Records to process >>
----------
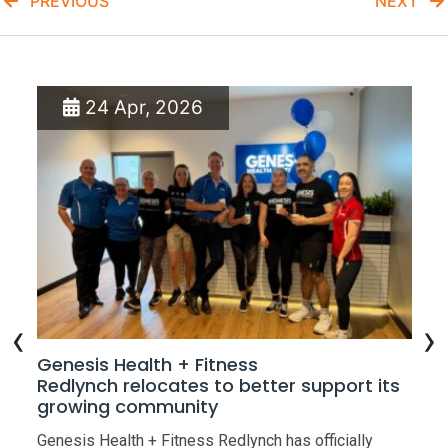
PREVIOUS
NEXT
24 Apr, 2026
‹
›
w
Genesis Health + Fitness
Ge
Redlynch relocates to better support its
Op
growing community
the
Gen
Genesis Health + Fitness Redlynch has officially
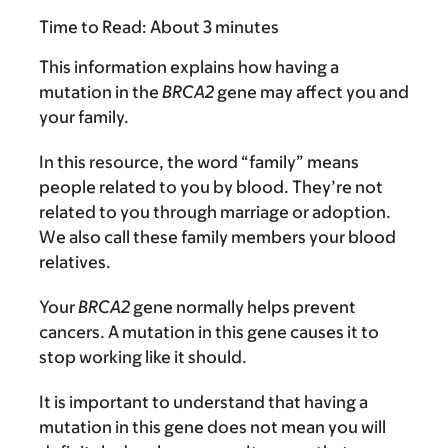
Time to Read:
About 3 minutes
This information explains how having a
mutation in the
BRCA2
gene may affect you and
your family.
In this resource, the word “family” means
people related to you by blood. They’re not
related to you through marriage or adoption.
We also call these family members your blood
relatives.
Your
BRCA2
gene normally helps prevent
cancers. A mutation in this gene causes it to
stop working like it should.
It is important to understand that having a
mutation in this gene does not mean you will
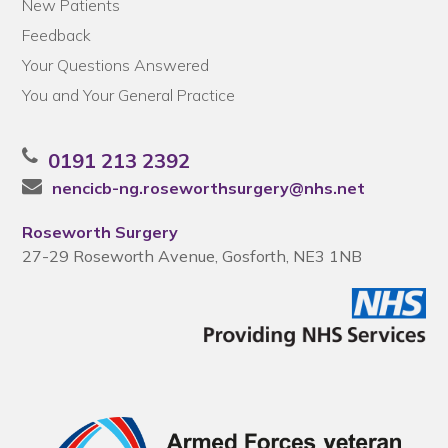
New Patients
Feedback
Your Questions Answered
You and Your General Practice
0191 213 2392
nencicb-ng.roseworthsurgery@nhs.net
Roseworth Surgery
27-29 Roseworth Avenue, Gosforth, NE3 1NB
----------
Directions for this task >>
Pull out the lines above in which the word "family" appears.

Reply >>
your family.
In this resource, the word “family” means
We also call these family members your blood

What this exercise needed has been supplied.